Bien qu'il ne s'agisse pas du premier film de la décennie à aborder le sujet, « Long Weekend » le fait le mieux parmi ses pairs. Il montre non seulement la nature qui fait de grands efforts pour s'assurer que Marcia et Peter ne survivent pas au week-end, mais il fait également allusion à ce qui arrivera au couple dès le début du film, en particulier lorsqu'un reportage parle d'attaques d'oiseaux étranges. Tout cela ressemble à la façon dont un réalisateur pourrait aborder un projet en commentant le changement climatique aujourd'hui, avec la planète provoquant un comportement animal inhabituel ou essayant de faire de quelqu'un un exemple.

« Long Weekend » met également en place un conflit toujours d'actualité : Marcia et Peter se battent au sujet de l'avortement.
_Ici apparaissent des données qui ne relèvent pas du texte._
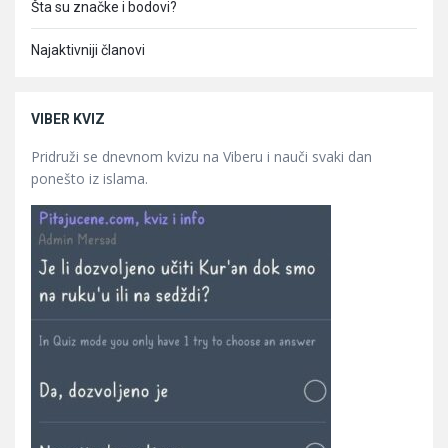
Šta su značke i bodovi?
Najaktivniji članovi
VIBER KVIZ
Pridruži se dnevnom kvizu na Viberu i nauči svaki dan
ponešto iz islama.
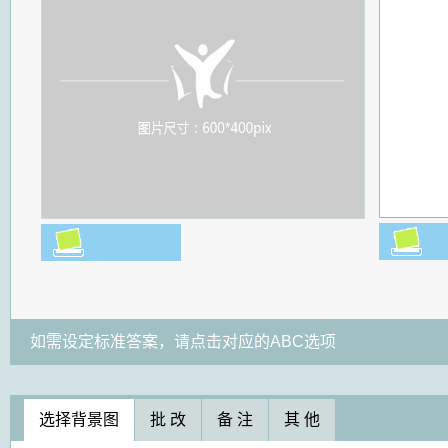
如需设定标准答案，请点击对应的ABC选项
选择背景图
批 改
备 注
其 他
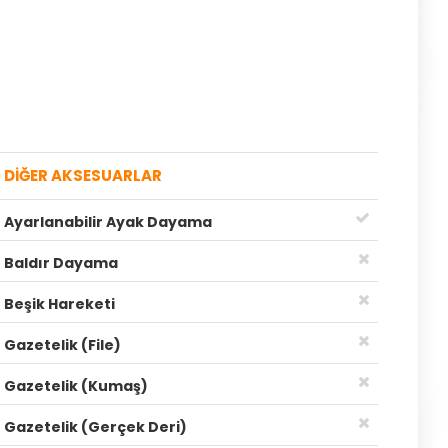
DİĞER AKSESUARLAR
Ayarlanabilir Ayak Dayama
Baldır Dayama
Beşik Hareketi
Gazetelik (File)
Gazetelik (Kumaş)
Gazetelik (Gerçek Deri)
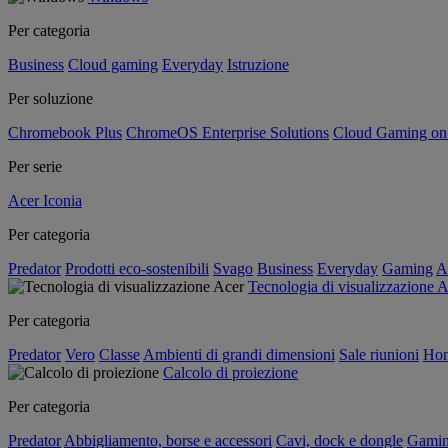
Per categoria
Business
Cloud gaming
Everyday
Istruzione
Per soluzione
Chromebook Plus
ChromeOS Enterprise Solutions
Cloud Gaming o
Per serie
Acer Iconia
Per categoria
Predator
Prodotti eco-sostenibili
Svago
Business
Everyday
Gaming
A
Tecnologia di visualizzazione 
Per categoria
Predator
Vero
Classe
Ambienti di grandi dimensioni
Sale riunioni
Hom
Calcolo di proiezione
Per categoria
Predator
Abbigliamento, borse e accessori
Cavi, dock e dongle
Gami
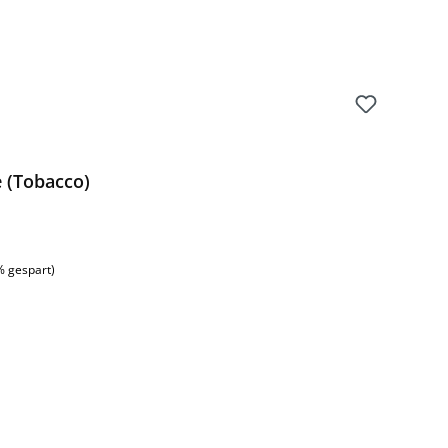
e (Tobacco)
% gespart)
Marcia a avorté après avoir eu une liaison, et il est clair que la liaison et l'avortement qui l'accompagne sont un sujet sensible pour le couple. Lorsque cette révélation arrive, elle aide à comprendre la tension du voyage et pourquoi les deux semblent agir. Même aujourd'hui, l'avortement n'est pas un sujet qui revient souvent dans les films, donc le voir présenté dans les films d'horreur des années 1970 rend « Long Weekend » en avance sur son temps.

La couvée (1979)

Quand vous pensez au CV du réalisateur d'horreur David Cronenberg, les films qui vous viennent probablement à l'esprit en premier sont « The Fly », « Shivers » ou peut-être même « Videodrome ». Ce sont tous des films incroyables, mais celui qui n’attire pas toujours suffisamment d’attention est « The Brood ».

« The Brood » est en avance sur son temps en raison de la manière dont il décrit le récit d'un couple marié se battant pour la garde de leur fille, Candice (Cindy Hinds). Cronenberg a écrit le film après avoir vécu un divorce, et cela transparaît dans la façon dont le film se concentre non seulement sur la relation en ruine, mais aussi sur les efforts que chaque parent est prêt à faire pour «gagner» ce qu'il veut, tout en incluant la peur d'être un «bon» parent. L'épouse, Nola (Samantha Eggar), consulte un psychothérapeute pour travailler sur son passé et son impact sur sa santé mentale dans le présent, ce qui à son tour est quelque chose que son mari, Frank (Art Hindle), tente d'utiliser contre elle dans la bataille pour la garde.

Alors que l'histoire tourne à quelque chose de bizarre, les thèmes sous-jacents entourant la parentalité, la santé mentale et le pouvoir maternel ressortent, ce qui donne à « The Brood » une place dans les discussions sur la théorie du cinéma. En particulier, les théoriciens affirment que le film montre les véritables problèmes de la misogynie dans les médias : la manière dont les hommes représentent les femmes. « The Brood » dépeint astucieusement deux hommes différents, le mari de Nola et son psychothérapeute, qui tentent finalement de la façonner selon ce qu'ils veulent qu'elle soit.

Si vous ou quelqu'un que vous connaissez avez besoin d'aide en matière de santé mentale, veuillez contacter le Ligne de texte de crise en envoyant HOME par SMS au 741741, appelez le Alliance nationale sur la maladie mentale ligne d'assistance téléphonique au 1-800-950-NAMI (6264), ou visitez le Site Web de l'Institut national de la santé mentale.